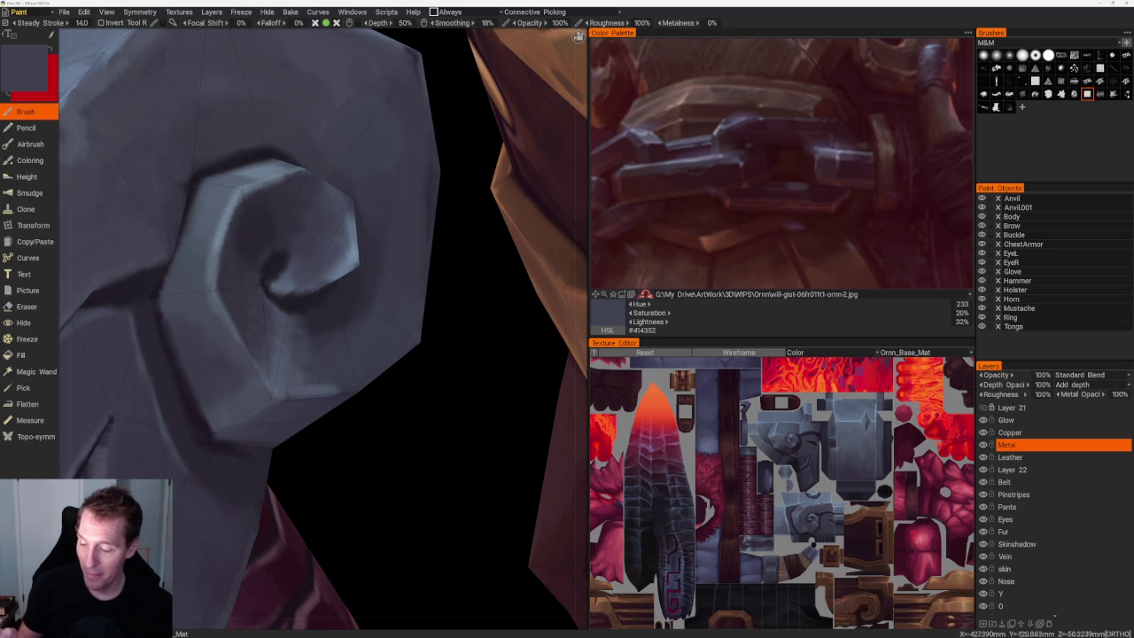
scroll(203, 96, "down", 10)
scroll(256, 134, "up", 10)
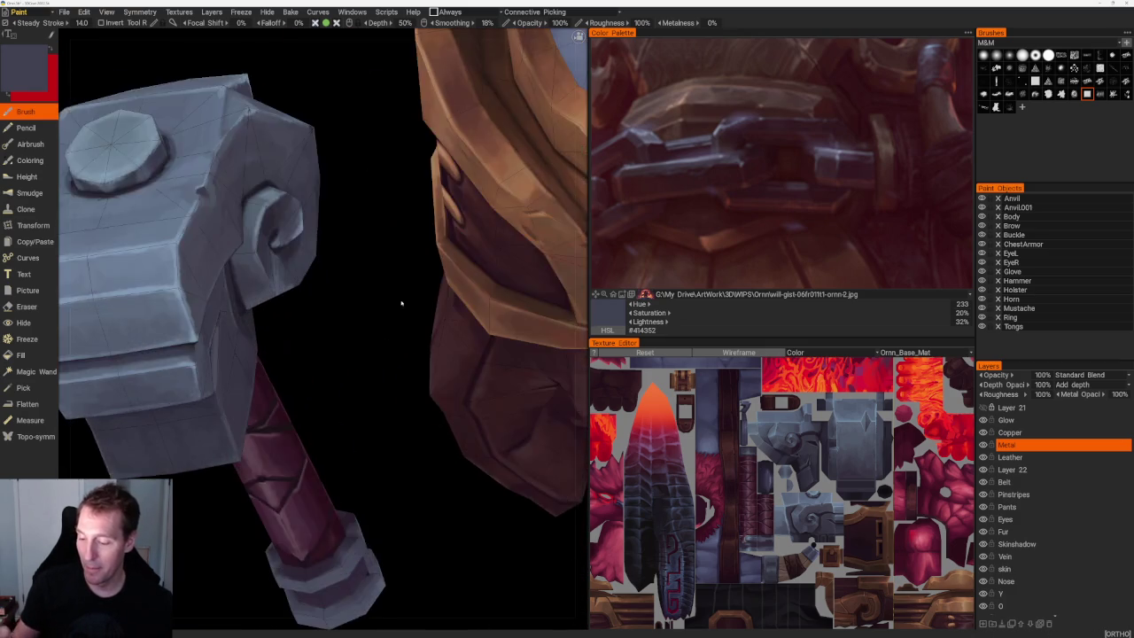
key("v")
-=-=-
- _What is needed_:
Lines that include the word "scroll" are to be extracted from the data above.

- _Task result_:
scroll(203, 96, "down", 10)
scroll(256, 134, "up", 10)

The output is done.